Time to construct is largely predicated on infrastructure availability. Generators and switchgear are not typically sitting in a warehouse ready for installation, but instead must be fabricated upon request. Colocation providers forecast capacity exhaustion and plan future builds to ensure capacity remains available to satisfy tenant growth. Hyperscale cloud providers must forecast their capacity requirements and work with their developers to ensure just-in-time infrastructure can be delivered to ensure capacity can be built and made available to satisfy growth as needed. In both cases, the speed of deployment is not relevant if forecasting and planning is properly conducted dictating how far in advance the build must begin.
The innovation lies in the cloud provider’s ability to forecast their capacity requirements in sufficient time for the developer to arrange just-in-time infrastructure production. Colocation providers do this routinely, some better than others, just as some developers are better suited to coordinate just-in-time infrastructure fabrication, delivery, and installation.
Perhaps the real difference is the associated CapEx and OpEx. The hyperscale provider enjoying lower CapEx and OpEx cost models will compete well against all other cloud providers suffering the higher colocation cost model.

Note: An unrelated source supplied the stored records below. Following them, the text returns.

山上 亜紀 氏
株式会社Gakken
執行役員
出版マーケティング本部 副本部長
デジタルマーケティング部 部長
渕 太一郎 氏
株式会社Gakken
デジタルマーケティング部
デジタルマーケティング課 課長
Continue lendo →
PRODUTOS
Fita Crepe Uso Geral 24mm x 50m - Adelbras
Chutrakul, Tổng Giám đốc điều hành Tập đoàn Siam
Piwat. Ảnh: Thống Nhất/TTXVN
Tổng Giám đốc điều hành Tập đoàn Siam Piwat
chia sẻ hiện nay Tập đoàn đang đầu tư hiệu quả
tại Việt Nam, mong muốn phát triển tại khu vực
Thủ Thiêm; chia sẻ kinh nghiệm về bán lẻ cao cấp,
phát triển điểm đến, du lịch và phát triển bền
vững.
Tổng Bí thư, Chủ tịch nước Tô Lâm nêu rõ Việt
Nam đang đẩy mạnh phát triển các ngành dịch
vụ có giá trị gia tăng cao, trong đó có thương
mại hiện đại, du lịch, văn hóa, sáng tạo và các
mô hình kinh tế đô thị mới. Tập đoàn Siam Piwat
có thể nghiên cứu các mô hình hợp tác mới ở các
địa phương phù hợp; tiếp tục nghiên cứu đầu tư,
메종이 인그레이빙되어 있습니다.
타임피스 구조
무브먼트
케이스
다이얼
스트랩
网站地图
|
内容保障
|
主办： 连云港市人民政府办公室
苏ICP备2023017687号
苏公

What’s needed is colocation that leverages an on-demand software-powered architecture; otherwise colocation providers will face a speed limit. Software-defined point, click, provision colocation takes the time to deploy dedicated IT environments from three to six months down to a matter of days. This includes everything from hardware design and procurement, colocation space selection and build out, network provisioning, hyperconverged infrastructure and hypervisor installation.

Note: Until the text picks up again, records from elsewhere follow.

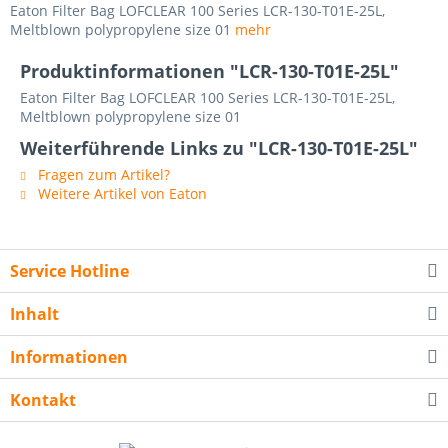
Eaton Filter Bag LOFCLEAR 100 Series LCR-130-T01E-25L,
Meltblown polypropylene size 01
mehr
Produktinformationen "LCR-130-T01E-25L"
Eaton Filter Bag LOFCLEAR 100 Series LCR-130-T01E-25L,
Meltblown polypropylene size 01
Weiterführende Links zu "LCR-130-T01E-25L"
Fragen zum Artikel?
Weitere Artikel von Eaton
Service Hotline
Inhalt
Informationen
Kontakt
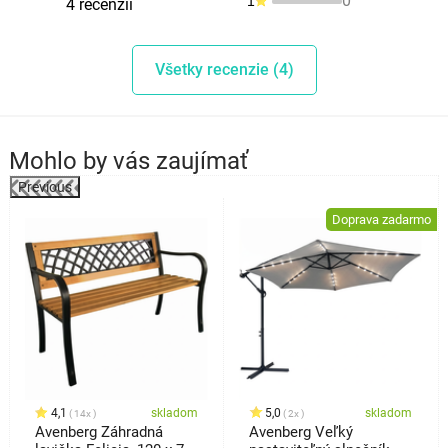
0
1
4 recenzií
Všetky recenzie (4)
Mohlo by vás zaujímať
Previous
%
Doprava zadarmo
4,1
skladom
5,0
skladom
14x
2x
Avenberg Záhradná
Avenberg Veľký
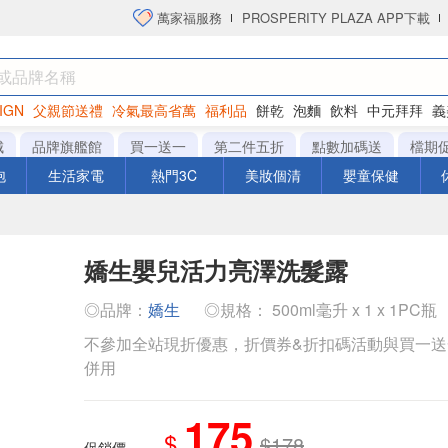
萬家福服務
PROSPERITY PLAZA APP下載
IGN
父親節送禮
冷氣最高省萬
福利品
餅乾
泡麵
飲料
中元拜拜
義
衛生紙
城
品牌旗艦館
買一送一
第二件五折
點數加碼送
檔期
泡
生活家電
熱門3C
美妝個清
嬰童保健
嬌生嬰兒活力亮澤洗髮露
◎品牌：
嬌生
◎規格： 500ml毫升 x 1 x 1PC瓶
不參加全站現折優惠，折價券&折扣碼活動與買一
併用
175
$
$178
促銷價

As decisions are made as to which of your applications belong in the public cloud and which are best operated out of a colocation data center, you shouldn’t have to compromise agility, flexibility or control of your infrastructure just to get the speed of cloud.
Data Center Frontier: The EU’s General Data Protection Regulation (GDPR) has finally arrived. What have been the most significant issues in the transition for data center providers and their customers? Are we likely to see similar privacy regulation in the U.S., and if so, what are the implications for the data center industry?
Randy Rowland: While too early to determine the exact impact of GDPR on data center providers and their customers, we have certainly seen that providers must take account of the methods and extent of their data collection practices. This will allow data center service providers and their customers to determine where the collection and transfer of Personal Data (as defined in the GDPR) may require remedial action on their part to comply with GDPR.
Data Center Frontier: All our “Things” are getting smarter and more powerful, bringing the computing power of the cloud into devices in our pockets. As more workloads begin to move to the edge of the network, how will it change how – and where – we deploy infrastructure?
Randy Rowland: The demand for workloads to be as close to the edge of the network is increasing capacity demand of the core data center as well as for storage and data analytics. While the change may be where the edge is now – with users on their devices – but the data center resources are still needed to handle data wherever it may be generated. And this data still needs to be routed back to core facilities in many cases.
CDN, content and private cloud providers are coping with the change in edge computing by deploying instances in more data centers across a broader geography to place services closer to the end users. It helps to reduce latency and long haul network traffic.